= Betty's Summer Vacation =

Play

Betty's Summer Vacation is a play by Christopher Durang, which premiered Off-Broadway at Playwrights Horizons in 1999. Playbill observed that "The play is a fierce comeback for Durang, whose 'Sex and Longing' took a drubbing at Lincoln Center two seasons ago."

==Production history==
The play premiered Off-Broadway at Playwrights Horizons, on February 19, 1999 (previews), officially on March 14 and closed on April 18, 1999, after 3 extensions. Directed by Nicholas Martin, the cast featured Kellie Overbey as Betty, Kristine Nielsen (Mrs. Siezmagraff), Geneva Carr, and Guy Boyd (Mr. Vanislaw).

Durang won a 1998-99 Obie Award, Playwriting, as did Nicholas Martin (Direction), and Kristine Nielsen, Performance.

Under the direction of Nicholas Martin, the play was produced by the Huntington Theatre Company, Boston, in October to November 2001, with Andrea Martin playing Mrs. Siezmagraff.

The play was produced at Bay Street Theatre, Sag Harbor, New York, in July 2011. Trip Cullman directed the 9-member cast, which starred Heidi Shreck as Betty and Veanne Cox as Mrs. Siezmagraff. The cast also included Bobby Steggert, John Behlmann, Celia Keenan-Bolger, Tom Riis Farrell, Tim Intravia, Kate O'Phalen, and Jacob Hoffman.

==Plot==
When Betty signs up for a summer timeshare with her garrulous mate, Trudy, she is in need of peace and quiet to contrast her stressful life as a single, city-dwelling young woman of the '90s. Tranquility ceases, alas, within moments of her arrival at the beach house by way of Trudy's broken promise to “not talk too much;” a sudden, inexplicable laugh track from an unknown source; and the arrival of the other guests: (1) Keith, a shy, bisexual serial killer who maintains a collection of body parts and hat boxes; (2) Mrs. Siezmagraff, the landlady and, apparently, Trudy's mother, who, apparently, responded with jealousy when Trudy was apparently serially molested by the alcoholic, wife-beating, recently deceased Mr. Siezmagraff; (3) Buck, an unashamedly horny frat-like lout; and finally (4) Mr. Vanislaw, a flasher befriended by Mrs. Siezmagraff after a recent fitting-room photography incident.

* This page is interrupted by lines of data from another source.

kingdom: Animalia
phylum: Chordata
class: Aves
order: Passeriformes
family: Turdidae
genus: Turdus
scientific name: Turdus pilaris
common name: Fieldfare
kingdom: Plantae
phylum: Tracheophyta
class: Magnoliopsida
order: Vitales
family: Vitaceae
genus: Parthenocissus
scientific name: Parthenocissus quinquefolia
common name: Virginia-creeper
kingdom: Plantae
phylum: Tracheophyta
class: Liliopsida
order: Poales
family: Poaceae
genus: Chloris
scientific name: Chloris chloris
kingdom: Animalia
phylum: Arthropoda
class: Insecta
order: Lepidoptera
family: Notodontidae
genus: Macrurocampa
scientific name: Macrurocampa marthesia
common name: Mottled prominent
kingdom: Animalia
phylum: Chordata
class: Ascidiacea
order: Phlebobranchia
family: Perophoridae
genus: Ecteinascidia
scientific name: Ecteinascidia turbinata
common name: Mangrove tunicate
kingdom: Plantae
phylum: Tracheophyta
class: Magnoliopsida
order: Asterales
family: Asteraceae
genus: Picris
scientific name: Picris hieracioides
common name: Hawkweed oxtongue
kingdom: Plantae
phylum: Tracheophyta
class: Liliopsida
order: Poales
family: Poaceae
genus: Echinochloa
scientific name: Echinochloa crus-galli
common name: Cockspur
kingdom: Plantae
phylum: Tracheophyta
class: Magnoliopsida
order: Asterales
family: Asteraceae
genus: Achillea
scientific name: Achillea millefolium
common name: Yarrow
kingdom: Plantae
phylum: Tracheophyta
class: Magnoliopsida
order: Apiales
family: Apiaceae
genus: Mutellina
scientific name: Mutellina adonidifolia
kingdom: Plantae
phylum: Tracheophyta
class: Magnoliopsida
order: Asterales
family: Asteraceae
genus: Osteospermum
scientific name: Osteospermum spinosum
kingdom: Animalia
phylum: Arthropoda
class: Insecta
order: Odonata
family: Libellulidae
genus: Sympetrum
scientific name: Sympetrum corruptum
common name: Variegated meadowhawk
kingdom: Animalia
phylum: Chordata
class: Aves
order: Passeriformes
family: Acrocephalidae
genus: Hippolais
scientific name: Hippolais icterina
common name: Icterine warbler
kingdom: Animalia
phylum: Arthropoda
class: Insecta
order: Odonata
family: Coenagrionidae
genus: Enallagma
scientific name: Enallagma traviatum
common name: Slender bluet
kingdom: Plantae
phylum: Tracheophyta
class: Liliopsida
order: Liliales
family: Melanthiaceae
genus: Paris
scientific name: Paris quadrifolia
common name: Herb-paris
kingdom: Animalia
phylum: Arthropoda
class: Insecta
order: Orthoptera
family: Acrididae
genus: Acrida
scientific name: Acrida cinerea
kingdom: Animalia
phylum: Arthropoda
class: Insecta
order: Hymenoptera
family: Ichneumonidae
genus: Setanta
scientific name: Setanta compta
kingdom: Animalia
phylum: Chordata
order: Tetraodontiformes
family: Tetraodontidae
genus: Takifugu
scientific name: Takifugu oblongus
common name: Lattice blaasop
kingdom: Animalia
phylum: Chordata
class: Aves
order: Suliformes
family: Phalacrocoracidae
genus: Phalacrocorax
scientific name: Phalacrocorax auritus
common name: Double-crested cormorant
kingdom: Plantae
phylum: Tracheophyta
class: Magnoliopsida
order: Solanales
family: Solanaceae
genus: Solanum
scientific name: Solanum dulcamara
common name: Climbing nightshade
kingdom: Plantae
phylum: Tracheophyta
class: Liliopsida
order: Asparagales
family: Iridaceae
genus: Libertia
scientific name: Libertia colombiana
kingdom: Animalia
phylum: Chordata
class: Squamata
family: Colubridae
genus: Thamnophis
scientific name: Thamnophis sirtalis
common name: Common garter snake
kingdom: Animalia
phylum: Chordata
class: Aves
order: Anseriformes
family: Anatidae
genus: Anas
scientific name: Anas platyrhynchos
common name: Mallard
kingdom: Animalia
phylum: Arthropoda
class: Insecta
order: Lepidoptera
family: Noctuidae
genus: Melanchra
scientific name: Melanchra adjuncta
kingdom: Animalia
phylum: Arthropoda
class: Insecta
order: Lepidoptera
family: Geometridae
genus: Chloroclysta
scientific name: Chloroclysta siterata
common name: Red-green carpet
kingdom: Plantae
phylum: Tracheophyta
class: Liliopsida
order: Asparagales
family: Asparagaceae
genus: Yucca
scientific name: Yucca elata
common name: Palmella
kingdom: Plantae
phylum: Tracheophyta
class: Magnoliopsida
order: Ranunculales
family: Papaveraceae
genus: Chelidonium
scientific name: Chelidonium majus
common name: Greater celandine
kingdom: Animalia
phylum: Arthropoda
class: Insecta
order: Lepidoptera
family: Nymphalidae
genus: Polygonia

What starts off with a mildly disturbing game of charades escalates into Trudy and Keith castrating and beheading, respectively, Mr. Vanislaw, whose penis is now being stored in the freezer, and Buck who is incited by The Three Figures from the laugh track into attempted rape on Keith. Climactically, the laugh track voices burst out of the ceiling, demanding a Court TV-style trial of Trudy and Keith, which Mrs. Siezmagraff quite happily and manically provides. Ultimately, Trudy and Keith, under the influence of the voices, blow up the house, leaving Betty alone on the beach to find peace and tranquility as she listens to the sound of the waves.

==Critical response==
Playbill observed that " 'Betty's Summer Vacation' represented playwright Christopher Durang's biggest critical success in years when it premiered Off Broadway in 1999 under Nicholas Martin's direction."

Ben Brantley, in his review of the 1999 production for The New York Times, called the play a "heavenly hell of a production". Brantley went on to write "Please welcome Mr. Durang back to the ranks of America's liveliest living playwrights....What Mr. Martin and his crack cast...provide is a pure physical charge of pathological energy that comes from highly animated human presences."

The reviewer of the Huntington Theatre Company production for Boston Phoenix.com wrote that the play "seems both merrily horrifying and a little silly.... 'Betty’s Summer Vacation', albeit too Court TV-specific in the second act for its own shelf life, may be the pinnacle of the audacious lampoonery in which he [Durang] specializes."